WHAT IS A DENTAL SEALANT?
Sealants are composed of the same material as white, composite, fillings. They are used to fill or seal the exposed pits and fissures on teeth preventing plaque accumulation and eventual decay.
WHY DOES MY CHILD NEED SEALANTS?
The biting surface of adult molars are riddled with pits and fissures. In most cases, these grooves and so thin and deep, they cannot even be accessed by the tip of a toothbrush bristle. They can however accumulate plaque: bacteria and food debris. This anatomical situation makes molars highly prone to decay.

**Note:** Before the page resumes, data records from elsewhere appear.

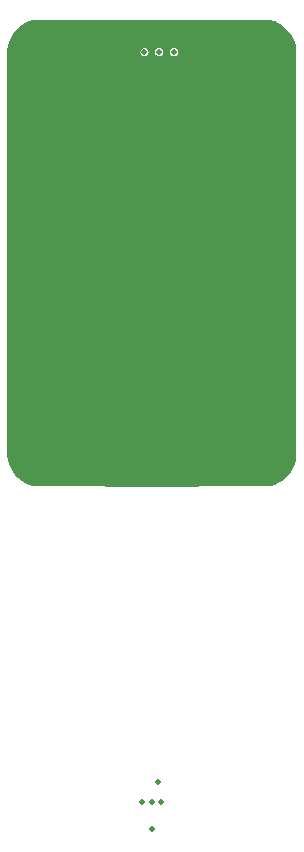
<source format=gbl>
G04*
G04 #@! TF.GenerationSoftware,Altium Limited,Altium Designer,23.3.1 (30)*
G04*
G04 Layer_Physical_Order=4*
G04 Layer_Color=16711680*
%FSLAX25Y25*%
%MOIN*%
G70*
G04*
G04 #@! TF.SameCoordinates,E44149EA-E104-4754-9592-5F3D4FB4DBB9*
G04*
G04*
G04 #@! TF.FilePolarity,Positive*
G04*
G01*
G75*
%ADD24C,0.19685*%
%ADD25C,0.01968*%
G36*
X39515Y266528D02*
X40883Y266161D01*
X42192Y265619D01*
X43419Y264911D01*
X44543Y264049D01*
X45544Y263047D01*
X46407Y261923D01*
X47115Y260696D01*
X47657Y259387D01*
X48024Y258018D01*
X48209Y256614D01*
Y255906D01*
Y122047D01*
Y121339D01*
X48024Y119934D01*
X47657Y118566D01*
X47115Y117257D01*
X46407Y116030D01*
X45544Y114906D01*
X44543Y113904D01*
X43419Y113042D01*
X42192Y112334D01*
X40883Y111791D01*
X39515Y111425D01*
X38110Y111240D01*
X17323D01*
X17307Y111236D01*
X17290Y111239D01*
X16518Y111214D01*
X16469Y111203D01*
X16419Y111206D01*
X14888Y111004D01*
X14825Y110983D01*
X14759Y110979D01*
X14563Y110926D01*
X-14563D01*
X-14759Y110978D01*
X-14825Y110983D01*
X-14888Y111004D01*
X-16419Y111206D01*
X-16469Y111203D01*
X-16518Y111214D01*
X-17290Y111239D01*
X-17307Y111236D01*
X-17323Y111240D01*
X-38110D01*
X-39514Y111425D01*
X-40883Y111791D01*
X-42192Y112333D01*
X-43419Y113042D01*
X-44543Y113904D01*
X-45545Y114906D01*
X-46407Y116030D01*
X-47115Y117257D01*
X-47657Y118566D01*
X-48024Y119934D01*
X-48209Y121339D01*
Y122047D01*
Y255906D01*
Y256614D01*
X-48024Y258018D01*
X-47657Y259387D01*
X-47115Y260696D01*
X-46407Y261923D01*
X-45545Y263047D01*
X-44543Y264049D01*
X-43419Y264911D01*
X-42192Y265619D01*
X-40883Y266161D01*
X-39514Y266528D01*
X-38110Y266713D01*
X38110D01*
X39515Y266528D01*
D02*
G37*
%LPC*%
G36*
X7382Y257311D02*
X6844Y257204D01*
X6388Y256899D01*
X6084Y256443D01*
X5977Y255906D01*
X6084Y255368D01*
X6388Y254912D01*
X6844Y254608D01*
X7382Y254501D01*
X7920Y254608D01*
X8375Y254912D01*
X8680Y255368D01*
X8787Y255906D01*
X8680Y256443D01*
X8375Y256899D01*
X7920Y257204D01*
X7382Y257311D01*
D02*
G37*
G36*
X2461D02*
X1923Y257204D01*
X1467Y256899D01*
X1163Y256443D01*
X1056Y255906D01*
X1163Y255368D01*
X1467Y254912D01*
X1923Y254608D01*
X2461Y254501D01*
X2998Y254608D01*
X3454Y254912D01*
X3759Y255368D01*
X3866Y255906D01*
X3759Y256443D01*
X3454Y256899D01*
X2998Y257204D01*
X2461Y257311D01*
D02*
G37*
G36*
X-2461D02*
X-2998Y257204D01*
X-3454Y256899D01*
X-3759Y256443D01*
X-3866Y255906D01*
X-3759Y255368D01*
X-3454Y254912D01*
X-2998Y254608D01*
X-2461Y254501D01*
X-1923Y254608D01*
X-1467Y254912D01*
X-1163Y255368D01*
X-1056Y255906D01*
X-1163Y256443D01*
X-1467Y256899D01*
X-1923Y257204D01*
X-2461Y257311D01*
D02*
G37*
%LPD*%
D24*
X37402Y122047D02*
D03*
X-37402D02*
D03*
X37402Y255906D02*
D03*
X-37402D02*
D03*
D25*
X3150Y5906D02*
D03*
X0D02*
D03*
X2043Y12598D02*
D03*
X-11272Y174626D02*
D03*
Y213996D02*
D03*
X37941Y194311D02*
D03*
X18256Y233681D02*
D03*
X-30957Y135256D02*
D03*
X-40799Y233681D02*
D03*
X-21114D02*
D03*
X-40799Y154941D02*
D03*
X-30957Y174626D02*
D03*
Y213996D02*
D03*
X-21114Y154941D02*
D03*
X-40799Y194311D02*
D03*
X-11272Y253366D02*
D03*
X8413Y174626D02*
D03*
X-21114Y115571D02*
D03*
Y194311D02*
D03*
X37941Y233681D02*
D03*
X8413Y135256D02*
D03*
X28098Y174626D02*
D03*
X18256Y115571D02*
D03*
Y154941D02*
D03*
Y194311D02*
D03*
X8413Y213996D02*
D03*
X-11272Y135256D02*
D03*
X28098D02*
D03*
Y213996D02*
D03*
X37941Y154941D02*
D03*
X7382Y255906D02*
D03*
X2461D02*
D03*
X-2461D02*
D03*
X-3150Y5906D02*
D03*
X0Y-2953D02*
D03*
M02*

</source>
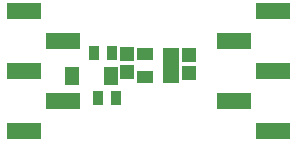
<source format=gbs>
G04 #@! TF.FileFunction,Soldermask,Bot*
%FSLAX46Y46*%
G04 Gerber Fmt 4.6, Leading zero omitted, Abs format (unit mm)*
G04 Created by KiCad (PCBNEW 4.0.7) date 09/29/18 01:33:36*
%MOMM*%
%LPD*%
G01*
G04 APERTURE LIST*
%ADD10C,0.100000*%
%ADD11R,0.900000X1.300000*%
%ADD12R,1.150000X1.200000*%
%ADD13R,2.910000X1.400000*%
%ADD14R,1.460000X1.050000*%
%ADD15R,1.300000X1.600000*%
G04 APERTURE END LIST*
D10*
D11*
X130544000Y-105410000D03*
X129044000Y-105410000D03*
X130226500Y-101536500D03*
X128726500Y-101536500D03*
D12*
X136715500Y-103239000D03*
X136715500Y-101739000D03*
D13*
X126115000Y-100584000D03*
X126115000Y-105664000D03*
X122805000Y-98044000D03*
X122805000Y-103124000D03*
X122805000Y-108204000D03*
X143895000Y-98044000D03*
X143895000Y-103124000D03*
X143895000Y-108204000D03*
X140585000Y-100584000D03*
X140585000Y-105664000D03*
D12*
X131508500Y-103175500D03*
X131508500Y-101675500D03*
D14*
X135212000Y-101666000D03*
X135212000Y-102616000D03*
X135212000Y-103566000D03*
X133012000Y-103566000D03*
X133012000Y-101666000D03*
D15*
X130110500Y-103505000D03*
X126810500Y-103505000D03*
M02*

</source>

Sealants serve to fill or seal these pits and fissures preventing plaque accumulation in those regions and eliminating the risk of cavity formation. In fact, studies have shown that sealants can reduce the risk of developing decay on a back tooth by up to 50%.
HOW ARE SEALANTS PLACED?
Prior to placing a sealant, pumice is used to remove all plaque and food debris from the biting surface of the teeth to be sealed. Similar to placing white fillings, the grooves are then prepped with a mild acid to allow proper bonding to the tooth. After rinsing and drying the sealant is placed. Again, like white fillings, it is hardened with use of the curing light, a light we shine on teeth to set the material. That's it! The procedure can be completed in less than one minute per tooth to be sealed. The only difficulty comes with the necessity that no saliva can land on the tooth as this will prevent bonding to the tooth. As such, during placement cotton will frequently be used to isolate the tooth. Children will also have to be able to stay open wide and not move too much during these short intervals.
WHAT SHOULD BE EXPECTED AFTERWARDS?
There are no special precautions associated with sealant placement. Once they are set by the curing light, you cannot cause them any harm. Since there is no drilling done on the tooth it is a completely painless procedure and no anesthetic is required.